The benefit of using FPGAs, which tend to be costly, is that they are able to be programmed to run a specific set of algorithms at peak efficiency and can later be re-programmed as the algorithms or work changes. As noted in Monday’s post about Microsoft’s efforts, the greater efficiency and agility is something many webscale clients have been willing to pay for, even looking to other alternative processor architectures in order to gain it.
So in many ways, Intel’s decision to bring on an FPGA is a signal that the x86 architecture needed some goosing, especially as other alternative architectures start gaining interest from the Facebooks and Googles of the world that are Intel’s top clients. As alternatives go, the ARM architecture, which is the underlying architecture in the brains of most cell phones, has been seen as the one most likely to give Intel a run for its money.
“I’m not naive to the fact to that people are looking at a second source,” said Bryant. “With a new tech option I would absolutely expect that customers will be evaluating that solution.”
Chipmakers from AMD to Marvell have designed server chips using the ARM architecture praising its modularity and the ability to create what amounts to custom chips aimed at specific compute jobs. But with this FPGA option Intel may have just taken that modularity advantage away. It’s still too soon to tell as ARM chips are just now making their way into servers this year, but I’ll be intrigued to see if the Intel FPGA strategy turns into a stopgap measure to keep big clients happy and away from ARM or if it is a truly new philosophy and approach for Intel.
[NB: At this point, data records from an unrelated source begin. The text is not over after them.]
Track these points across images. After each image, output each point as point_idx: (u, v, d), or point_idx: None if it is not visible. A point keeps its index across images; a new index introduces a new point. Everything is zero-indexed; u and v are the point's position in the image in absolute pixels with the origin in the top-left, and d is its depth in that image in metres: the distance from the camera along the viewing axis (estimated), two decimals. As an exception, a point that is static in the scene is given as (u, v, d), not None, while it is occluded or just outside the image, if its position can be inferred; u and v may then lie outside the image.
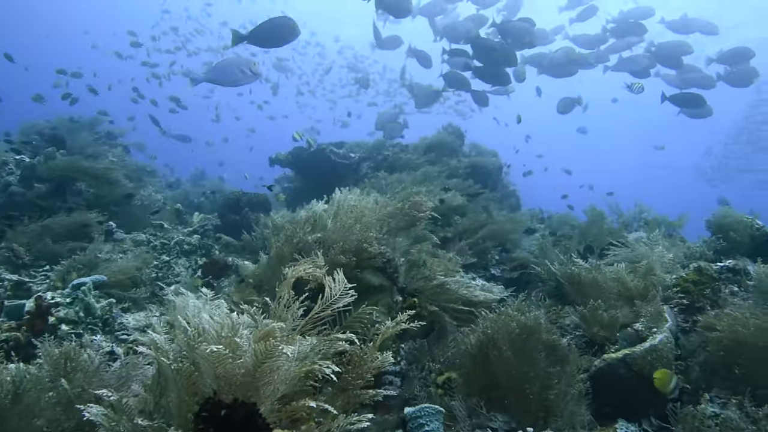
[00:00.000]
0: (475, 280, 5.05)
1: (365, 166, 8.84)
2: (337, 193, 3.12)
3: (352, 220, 2.60)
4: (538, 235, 8.48)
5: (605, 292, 2.88)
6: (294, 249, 2.50)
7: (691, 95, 6.01)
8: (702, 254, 3.51)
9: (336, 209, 2.76)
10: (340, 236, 2.54)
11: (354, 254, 2.53)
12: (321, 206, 2.80)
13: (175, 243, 6.04)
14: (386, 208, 2.86)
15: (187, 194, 10.43)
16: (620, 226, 5.18)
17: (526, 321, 2.47)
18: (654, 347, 2.31)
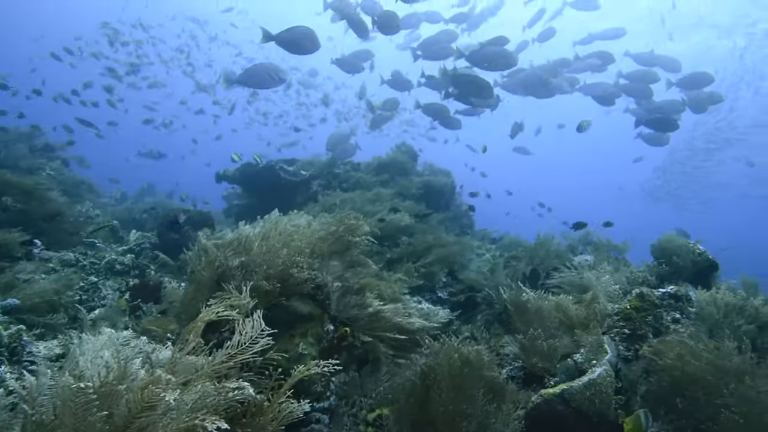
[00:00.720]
0: (421, 304, 4.88)
1: (316, 184, 8.61)
2: (273, 213, 2.89)
3: (279, 243, 2.37)
4: (489, 256, 8.50)
5: (548, 320, 2.77)
6: (215, 275, 2.24)
7: (665, 119, 6.18)
8: (644, 280, 3.50)
9: (265, 232, 2.52)
10: (265, 260, 2.30)
11: (279, 280, 2.29)
12: (248, 228, 2.56)
13: (106, 263, 5.55)
14: (318, 233, 2.64)
15: (130, 210, 9.80)
16: (566, 249, 5.17)
17: (468, 355, 2.30)
18: (592, 382, 2.20)
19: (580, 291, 3.76)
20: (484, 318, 4.82)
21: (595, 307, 2.87)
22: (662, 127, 6.28)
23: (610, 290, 3.12)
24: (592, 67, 6.76)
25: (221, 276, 2.21)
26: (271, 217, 2.73)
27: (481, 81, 5.96)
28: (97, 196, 9.84)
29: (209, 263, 2.30)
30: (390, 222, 5.76)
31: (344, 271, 2.73)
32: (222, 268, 2.22)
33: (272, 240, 2.41)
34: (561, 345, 2.56)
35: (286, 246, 2.39)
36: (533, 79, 6.22)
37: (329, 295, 2.60)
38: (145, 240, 6.78)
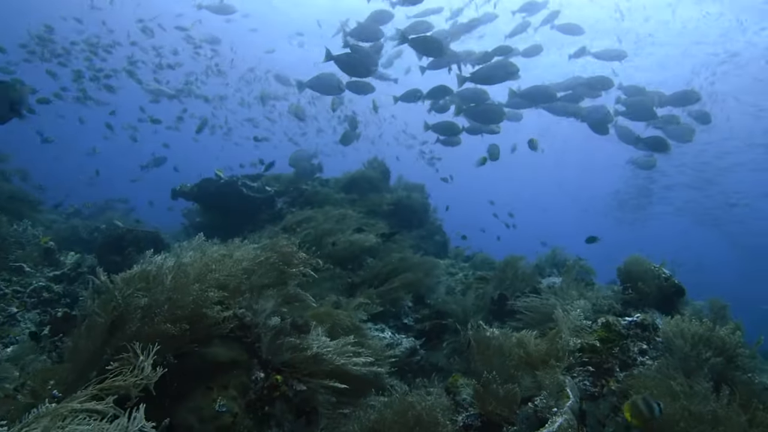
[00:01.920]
0: (384, 332, 4.57)
1: (281, 201, 8.25)
2: (197, 238, 2.55)
3: (191, 277, 2.03)
4: (461, 275, 8.26)
5: (509, 358, 2.50)
6: (108, 318, 1.88)
7: (659, 139, 6.10)
8: (610, 307, 3.29)
9: (181, 263, 2.18)
10: (172, 299, 1.95)
11: (189, 321, 1.96)
12: (160, 259, 2.21)
13: (31, 290, 5.06)
14: (241, 263, 2.31)
15: (76, 229, 9.18)
16: (534, 271, 4.95)
17: (421, 412, 2.00)
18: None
19: (546, 318, 3.52)
20: (450, 347, 4.53)
21: (558, 342, 2.62)
22: (657, 147, 6.20)
23: (575, 321, 2.88)
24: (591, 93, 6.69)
25: (117, 320, 1.86)
26: (194, 242, 2.38)
27: (490, 106, 6.22)
28: (39, 213, 9.23)
29: (104, 303, 1.95)
30: (354, 243, 5.45)
31: (279, 307, 2.41)
32: (118, 310, 1.87)
33: (184, 273, 2.07)
34: (521, 388, 2.29)
35: (200, 280, 2.05)
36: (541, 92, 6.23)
37: (260, 336, 2.27)
38: (84, 263, 6.29)
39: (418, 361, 4.27)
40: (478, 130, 6.68)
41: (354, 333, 3.52)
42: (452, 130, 6.77)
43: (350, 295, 4.80)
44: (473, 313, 4.68)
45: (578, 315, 2.76)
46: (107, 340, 1.87)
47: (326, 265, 5.16)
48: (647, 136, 6.18)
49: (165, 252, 5.60)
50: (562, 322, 2.77)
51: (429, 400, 2.14)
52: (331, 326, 3.28)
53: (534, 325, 3.53)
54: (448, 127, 6.78)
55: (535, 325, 3.53)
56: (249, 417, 2.14)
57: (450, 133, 6.82)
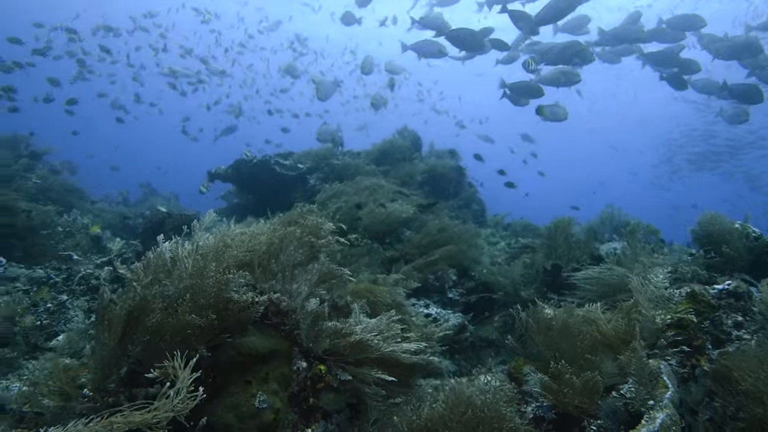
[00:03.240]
0: (429, 308, 4.31)
1: (314, 178, 8.03)
2: (206, 219, 2.30)
3: (208, 258, 1.78)
4: (503, 244, 7.87)
5: (578, 339, 2.16)
6: (126, 310, 1.67)
7: (750, 87, 5.44)
8: (694, 274, 2.86)
9: (196, 245, 1.93)
10: (193, 285, 1.72)
11: (215, 309, 1.73)
12: (171, 243, 1.96)
13: (80, 278, 5.07)
14: (259, 237, 2.04)
15: (121, 216, 9.32)
16: (589, 236, 4.52)
17: (482, 408, 1.72)
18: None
19: (612, 290, 3.14)
20: (502, 320, 4.23)
21: (637, 317, 2.25)
22: (748, 98, 5.50)
23: (656, 290, 2.49)
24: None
25: (136, 310, 1.65)
26: (206, 220, 2.13)
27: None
28: (88, 202, 9.42)
29: (122, 294, 1.75)
30: (390, 215, 5.16)
31: (315, 287, 2.16)
32: (136, 300, 1.66)
33: (202, 255, 1.83)
34: (602, 376, 1.95)
35: (217, 259, 1.81)
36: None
37: (298, 322, 2.04)
38: (130, 249, 6.31)
39: (467, 338, 3.99)
40: (558, 81, 6.09)
41: (396, 310, 3.26)
42: (531, 90, 6.23)
43: (389, 270, 4.54)
44: (523, 285, 4.33)
45: (661, 282, 2.37)
46: (128, 334, 1.67)
47: (363, 240, 4.93)
48: (736, 83, 5.47)
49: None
50: (639, 292, 2.39)
51: (488, 390, 1.85)
52: (370, 304, 3.04)
53: (598, 299, 3.16)
54: (528, 87, 6.25)
55: (600, 299, 3.16)
56: (293, 411, 1.93)
57: (529, 94, 6.29)
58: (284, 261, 2.03)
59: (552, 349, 2.21)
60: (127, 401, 1.69)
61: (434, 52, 6.29)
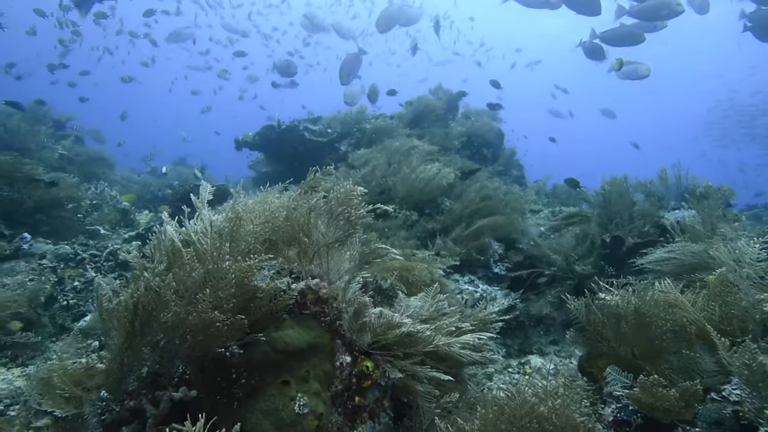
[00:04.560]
0: (474, 284, 4.02)
1: (345, 144, 7.69)
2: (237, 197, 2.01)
3: (218, 241, 1.50)
4: (547, 212, 7.42)
5: (659, 331, 1.81)
6: (131, 304, 1.42)
7: None
8: None
9: (209, 222, 1.65)
10: (208, 273, 1.45)
11: (241, 301, 1.47)
12: (172, 227, 1.69)
13: (108, 254, 4.99)
14: (281, 211, 1.72)
15: (148, 186, 9.27)
16: (651, 203, 4.06)
17: (551, 415, 1.43)
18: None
19: (686, 269, 2.75)
20: (557, 295, 3.90)
21: (734, 300, 1.89)
22: None
23: (749, 270, 2.10)
24: None
25: (148, 305, 1.40)
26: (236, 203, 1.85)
27: None
28: (114, 172, 9.40)
29: (128, 287, 1.50)
30: (430, 182, 4.80)
31: (357, 270, 1.88)
32: (142, 293, 1.40)
33: (218, 235, 1.55)
34: (701, 380, 1.62)
35: (233, 238, 1.52)
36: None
37: (340, 312, 1.78)
38: (158, 221, 6.23)
39: (516, 317, 3.70)
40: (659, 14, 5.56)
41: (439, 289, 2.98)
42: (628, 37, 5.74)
43: (430, 244, 4.25)
44: (577, 258, 3.96)
45: (758, 256, 1.97)
46: (139, 332, 1.44)
47: (401, 211, 4.63)
48: None
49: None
50: (733, 270, 2.02)
51: (555, 390, 1.55)
52: (408, 284, 2.77)
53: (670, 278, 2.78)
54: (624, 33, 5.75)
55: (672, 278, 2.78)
56: (336, 412, 1.70)
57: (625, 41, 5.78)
58: (319, 240, 1.76)
59: (627, 343, 1.88)
60: (151, 405, 1.49)
61: (541, 2, 5.93)
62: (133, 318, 1.41)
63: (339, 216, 1.79)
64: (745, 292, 1.95)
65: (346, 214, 1.80)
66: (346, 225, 1.82)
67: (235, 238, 1.57)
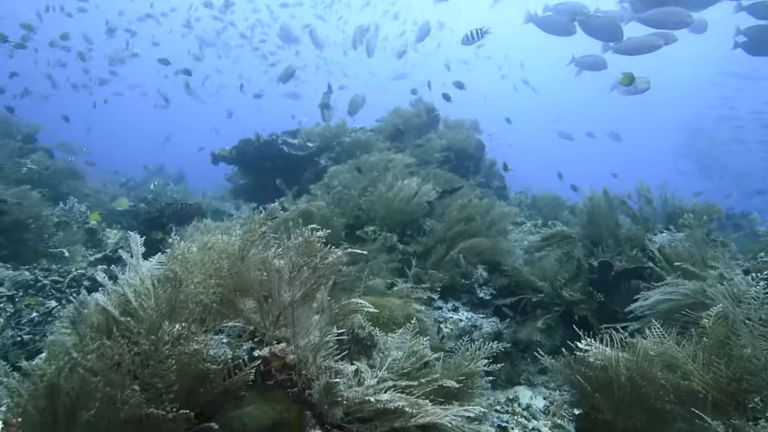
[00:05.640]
0: (458, 311, 3.85)
1: (325, 157, 7.49)
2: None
3: (155, 312, 1.28)
4: (529, 225, 7.33)
5: (659, 399, 1.65)
6: (44, 394, 1.18)
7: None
8: None
9: (142, 288, 1.41)
10: (146, 356, 1.22)
11: (185, 382, 1.25)
12: (111, 288, 1.45)
13: (71, 279, 4.68)
14: (233, 259, 1.49)
15: (118, 198, 8.89)
16: (638, 225, 3.96)
17: None
18: None
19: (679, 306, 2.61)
20: (545, 322, 3.76)
21: (741, 355, 1.74)
22: None
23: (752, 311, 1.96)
24: None
25: (62, 393, 1.16)
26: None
27: None
28: (85, 185, 9.01)
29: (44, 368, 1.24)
30: (410, 202, 4.62)
31: (329, 323, 1.68)
32: (69, 379, 1.16)
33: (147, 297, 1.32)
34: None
35: (171, 308, 1.29)
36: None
37: (310, 380, 1.58)
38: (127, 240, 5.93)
39: (503, 347, 3.52)
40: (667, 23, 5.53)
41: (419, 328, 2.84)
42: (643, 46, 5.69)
43: (410, 267, 4.07)
44: (564, 283, 3.83)
45: (761, 295, 1.83)
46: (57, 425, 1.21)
47: (381, 233, 4.44)
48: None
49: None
50: (734, 315, 1.88)
51: None
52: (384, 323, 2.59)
53: (662, 315, 2.65)
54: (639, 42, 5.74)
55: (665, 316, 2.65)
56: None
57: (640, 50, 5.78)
58: (281, 298, 1.55)
59: (625, 415, 1.71)
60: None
61: (560, 30, 5.93)
62: (49, 409, 1.17)
63: (302, 268, 1.59)
64: (753, 346, 1.81)
65: (311, 265, 1.60)
66: (312, 277, 1.62)
67: (175, 308, 1.36)
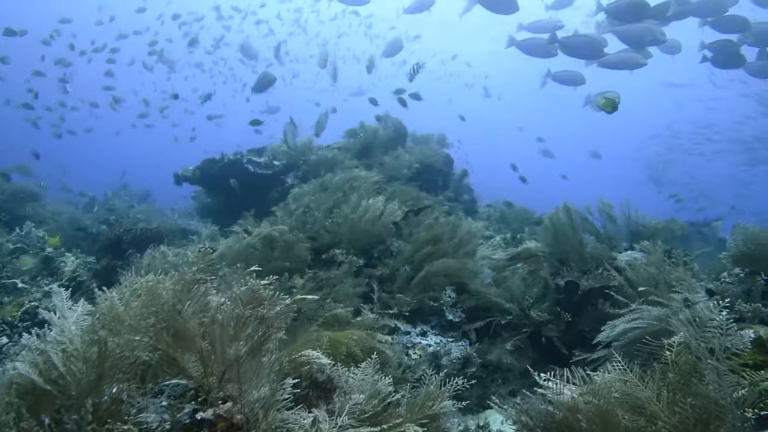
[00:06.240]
0: (426, 336, 3.77)
1: (291, 176, 7.36)
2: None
3: (83, 363, 1.12)
4: (499, 239, 7.35)
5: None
6: None
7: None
8: (756, 311, 2.33)
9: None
10: None
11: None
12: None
13: (23, 313, 4.40)
14: (158, 312, 1.37)
15: (78, 221, 8.44)
16: (603, 243, 4.00)
17: None
18: None
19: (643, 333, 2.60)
20: (514, 344, 3.72)
21: (704, 392, 1.71)
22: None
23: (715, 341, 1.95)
24: None
25: None
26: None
27: None
28: (45, 208, 8.60)
29: None
30: (376, 222, 4.55)
31: (279, 378, 1.58)
32: None
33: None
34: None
35: (98, 375, 1.16)
36: None
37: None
38: (85, 268, 5.63)
39: (473, 373, 3.48)
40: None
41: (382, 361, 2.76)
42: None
43: (379, 292, 3.99)
44: (532, 304, 3.82)
45: (723, 325, 1.82)
46: None
47: (348, 257, 4.34)
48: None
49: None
50: (698, 351, 1.86)
51: None
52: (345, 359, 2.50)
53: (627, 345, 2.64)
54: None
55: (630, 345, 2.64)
56: None
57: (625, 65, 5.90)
58: (225, 354, 1.43)
59: None
60: None
61: (541, 53, 6.11)
62: None
63: (248, 319, 1.49)
64: (717, 382, 1.79)
65: (258, 315, 1.50)
66: (260, 329, 1.52)
67: (104, 374, 1.23)
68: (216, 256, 4.04)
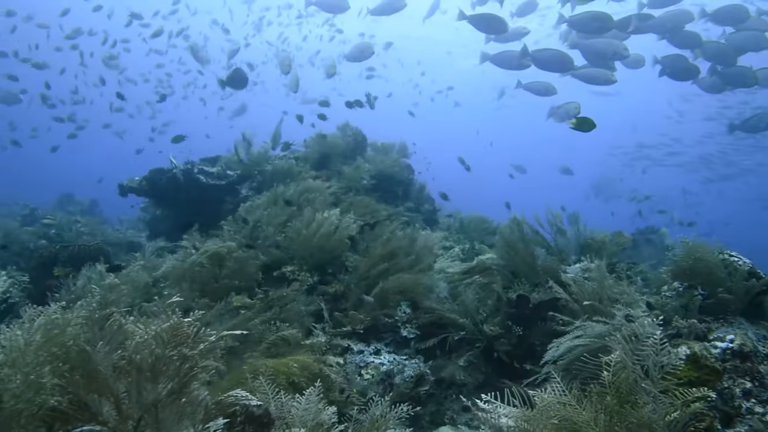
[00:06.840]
0: (380, 355, 3.71)
1: (246, 187, 7.16)
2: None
3: None
4: (458, 250, 7.39)
5: None
6: None
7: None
8: (692, 328, 2.38)
9: None
10: None
11: None
12: None
13: (-61, 340, 4.02)
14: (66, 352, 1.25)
15: (10, 233, 7.83)
16: (553, 256, 4.06)
17: None
18: None
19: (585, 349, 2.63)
20: (467, 360, 3.70)
21: (637, 416, 1.73)
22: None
23: (651, 358, 1.99)
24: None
25: None
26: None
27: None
28: None
29: None
30: (330, 237, 4.46)
31: (199, 426, 1.47)
32: None
33: None
34: None
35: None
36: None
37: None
38: (18, 288, 5.25)
39: (426, 391, 3.44)
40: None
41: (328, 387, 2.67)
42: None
43: (333, 310, 3.90)
44: (485, 318, 3.83)
45: (659, 342, 1.84)
46: None
47: (301, 273, 4.23)
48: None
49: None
50: (633, 372, 1.88)
51: None
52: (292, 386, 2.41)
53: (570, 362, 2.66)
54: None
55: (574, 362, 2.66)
56: None
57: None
58: (142, 397, 1.32)
59: None
60: None
61: (514, 65, 6.21)
62: None
63: (170, 359, 1.38)
64: (653, 403, 1.81)
65: (180, 355, 1.40)
66: (182, 369, 1.41)
67: None
68: (159, 275, 3.84)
Bryant also plans to share several other pieces of news, including the anticipated launch next month of a new Hadoop distribution that will combine Intel’s code with that of Cloudera, a company that Intel recently put millions into. The new release will merge the Rhino and Century open source security standards as well as stabilize Spark on Yarn. Spark is the open source data-processing framework that is becoming very popular because it’s much faster than traditional Hadoop MapReduce (and therefore better for certain applications such as machine learning and interactive SQ queries) and easier to program. YARN is resource-management layer now standard in Apache Hadoop that lets a single cluster run multiple types of workloads — such as Spark, MapReduce and the Storm stream-processing engine, for example — simultaneously.